Successor-Generator Planning with LLM-generated Heuristics
Alexander Tuisov, Yonatan Vernik, Alexander Shleyfman
TL;DR
This work introduces a framework where LLMs synthesize problem-specific heuristic functions directly from Explicit Successor Generator (ESG) definitions implemented in Rust, enabling GBFS-based planning without repeated model calls. By translating traditional problem descriptions into ESG components, the approach generates a tailored heuristic that guides search effectively, even for domains with complex numeric constraints or nonstandard transitions. Empirical results across numeric IPC benchmarks and expressive domains demonstrate state-of-the-art performance in many cases, while also highlighting trade-offs between model cost, reasoning effort, and instance-specific information. The method broadens planning expressiveness beyond PDDL and offers a practical, verifiable pipeline for automatic heuristic generation and planning, with future work on robustness and hybrid strategies.
Abstract
Heuristics are a central component of deterministic planning, particularly in domain-independent settings where general applicability is prioritized over task-specific tuning.

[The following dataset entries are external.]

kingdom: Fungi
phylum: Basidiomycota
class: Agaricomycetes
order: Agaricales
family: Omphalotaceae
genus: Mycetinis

This work revisits that paradigm in light of recent advances in large language models (LLMs), which enable the automatic synthesis of heuristics directly from problem definitions -- bypassing the need for handcrafted domain knowledge. We present a method that employs LLMs to generate problem-specific heuristic functions from planning tasks specified through successor generators, goal tests, and initial states written in a general-purpose programming language. These heuristics are compiled and integrated into standard heuristic search algorithms, such as greedy best-first search. Our approach achieves competitive, and in many cases state-of-the-art, performance across a broad range of established planning benchmarks. Moreover, it enables the solution of problems that are difficult to express in traditional formalisms, including those with complex numeric constraints or custom transition dynamics. We provide an extensive empirical evaluation that characterizes the strengths and limitations of the approach across diverse planning settings, demonstrating its effectiveness.